Christian Theology and Apologetics

Logic and Scripture

GamalielLogic is simply the study of appraising arguments. When someone uses logic, he is trying to clarify reasoning and separate good arguments from bad ones. We use arguments every single day, though we may not realize this; with a little introspection anyone can begin to notice how day to day deliberation often follows the rules of logic. This is true today, and it was true for folks in ancient times as well, some of these arguments were captured in the pages of the New Testament.

Luke records Gamaliel’s reasoning:

34 But a Pharisee named Gamaliel, a teacher of the Law, respected by all the people, stood up in the Council and gave orders to put the men outside for a short time.
35 And he said to them, “Men of Israel, take care what you propose to do with these men.
36 “For some time ago Theudas rose up, claiming to be somebody, and a group of about four hundred men joined up with him. But he was killed, and all who followed him were dispersed and came to nothing.
37 “After this man, Judas of Galilee rose up in the days of the census and drew away some people after him; he too perished, and all those who followed him were scattered.
38 “So in the present case, I say to you, stay away from these men and let them alone, for if this plan or action is of men, it will be overthrown;
39 but if it is of God, you will not be able to overthrow them; or else you may even be found fighting against God.” (Acts 5:34-39)
Essentially, Gamaliel’s argument was thus:
The apostles’ teaching either comes from God or is of human origin.
If it’s of human origin, then it’ll collapse of its own accord.
If it’ll collapse of its own accord and we kill the apostles, then our killings will be unnecessary.
∴ If we kill the apostles, then either our killings will be unnecessary or we will be fighting God.

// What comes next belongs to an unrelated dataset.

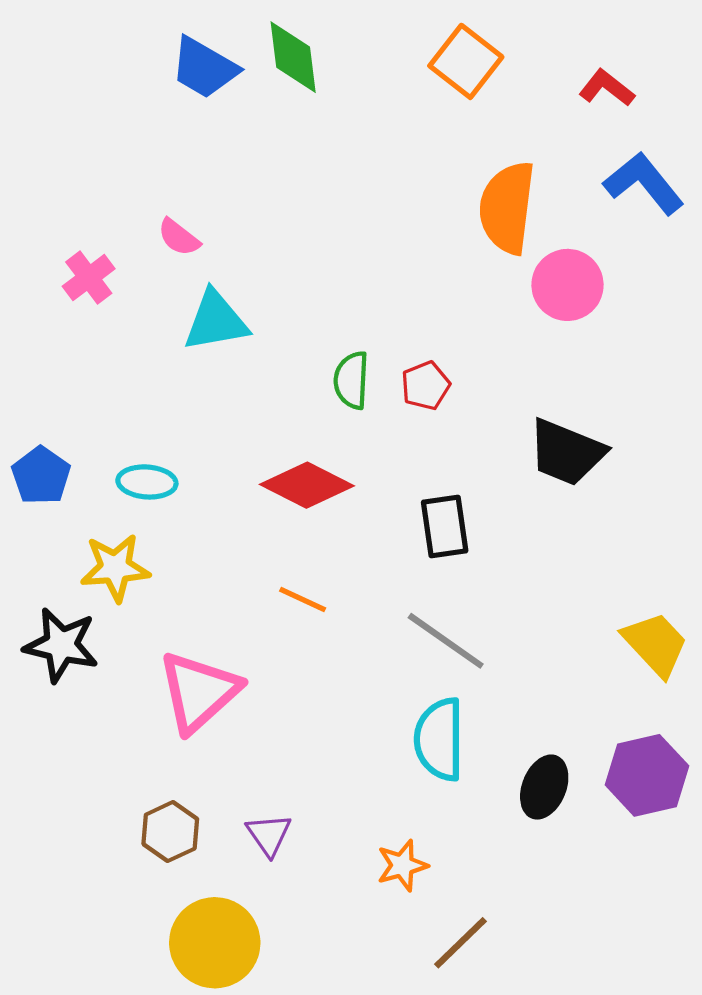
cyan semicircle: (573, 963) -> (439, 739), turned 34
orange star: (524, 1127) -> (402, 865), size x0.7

Put into symbolic logic the argument looks like this:

(G v H)
((G ∙K) ⊃ F)
(H ⊃ C)
((C ∙ K) ⊃ U)
∴ (K ⊃ (U v F))

At first glance, an argument this complex can be a little intimidating; many of us are used to much simpler arguments such as the Kalam or the Moral argument which have fewer propositions and premises. With arguments this complex one needs a test to determine whether the argument is logically valid; the formal proof is one of the quickest and most effective ways to do this.

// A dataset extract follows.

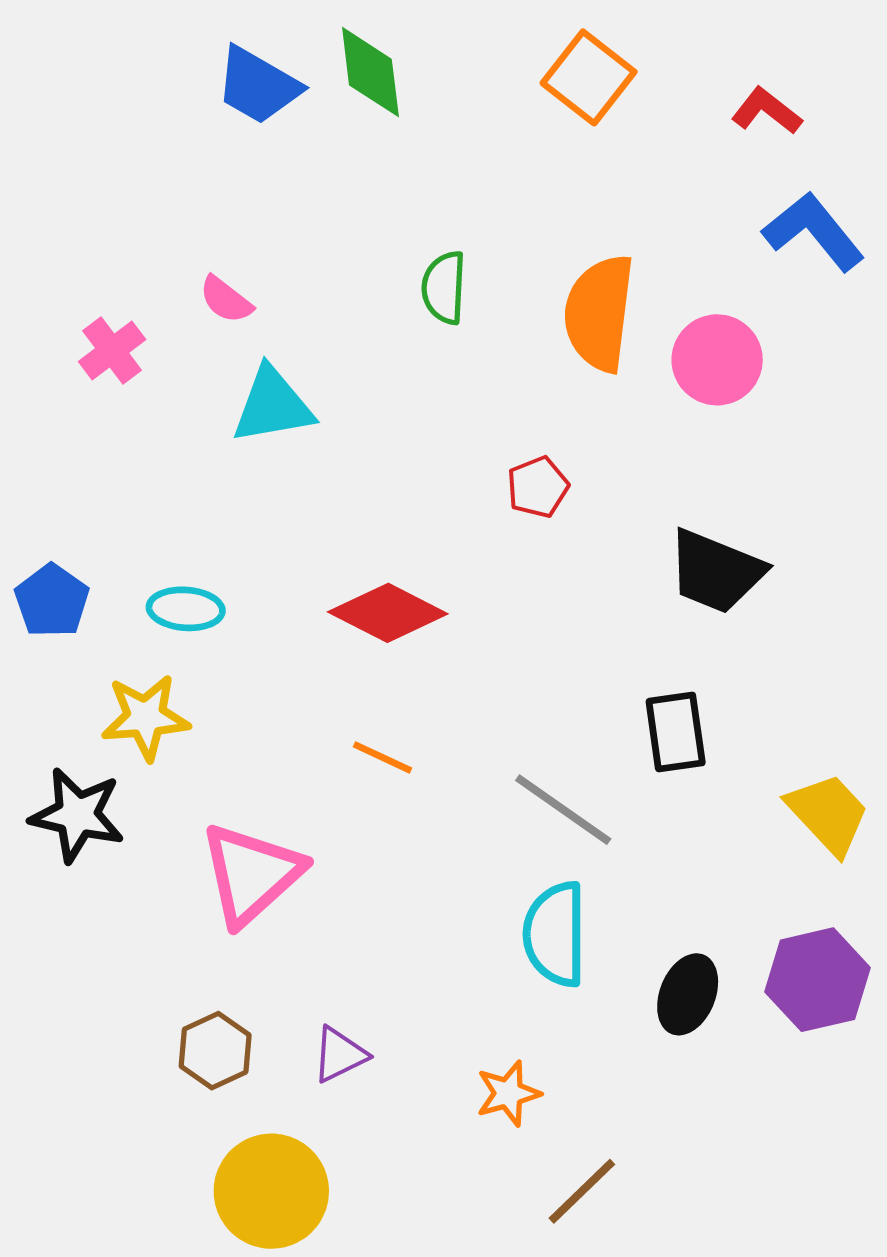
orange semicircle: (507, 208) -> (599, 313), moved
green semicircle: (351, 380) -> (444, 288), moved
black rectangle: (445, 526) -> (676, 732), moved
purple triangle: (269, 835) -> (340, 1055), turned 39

In his book “Introduction to Logic, 2nd ed.,” Harry Gensler gives a three step strategy for testing
1. Block off the conclusion and assume its contradictory. Blocking reminds us not to use the premise to derive other conclusions.
2. Go through Simplification and Inference rules until a contradiction is reached (14 contradicts15). Once a complex premise is used to derive another one make a mark to remind yourself not to use it to derive further conclusions. I’ve highlighted the used premises.3. Apply reductio ad absurdum, which is when an assumption is made that leads to a contradiction , that assumption must be false. arguments:
(G v H)
((G ∙K) ⊃ F)
(H ⊃ C)
((C ∙ K) ⊃ U)
[∴ (K ⊃ (U v F))
5. [ asm ~ (K ⊃ (U v F))
6. ∴ K [from 5]
7. ∴ ~ (U v F) [from 5]
8. ∴ ~ U [from 7]
9. ∴ ~ F [from 7]
10. ∴ ~ (G ∙ K) [from 2 and 9]
11. ∴ ~ (C ∙ K) [from 4 and 8]
12. ∴ ~ G [from 6 and 10]
13. ∴ H [from 1 and 12]
14. ∴ C [from 3 and 13]
15. ∴ ~ C from 6 and 11]
16. ∴ (K ⊃ (U v F)) [from 5; 14 contra15]
Simplification (S-rules)

(P ∙ Q) → P, Q
~(P v Q) → ~P, ~Q
~(P ⊃ Q) → P, ~Q

~ ~ P → P

(P ≣ Q) → (P ⊃ Q), (Q ⊃ P)
~(P ≣ Q) → (P v Q), ~ (P ∙ Q)
Inference (I-rules)

~(P ∙ Q), P → ~Q
~(P ∙ Q), Q → ~P

(P v Q), ~P → Q
(P v Q), ~Q → P

(P ⊃ Q), P → Q
(P ⊃ Q), ~Q → ~P

So, by using the formal proof, we’ve demonstrated that this argument put forth by Gamaliel is a logically valid airtight argument. Moreover, we know that the premises were proved true because the apostles’ teaching did not collapse of its own accord as the other teachings had; Christianity spread throughout the region and eventually the world and has survived over two thousand years of testing and hasn’t collapsed. Interestingly enough, the previous movement mentioned by Gamaliel ended at the death of the founder after his followers dispersed from the area. The difference between that movement and Christianity is simple, Theudas remained in the grave, and Christ did not, he rose from the grave and that made all the difference to his followers.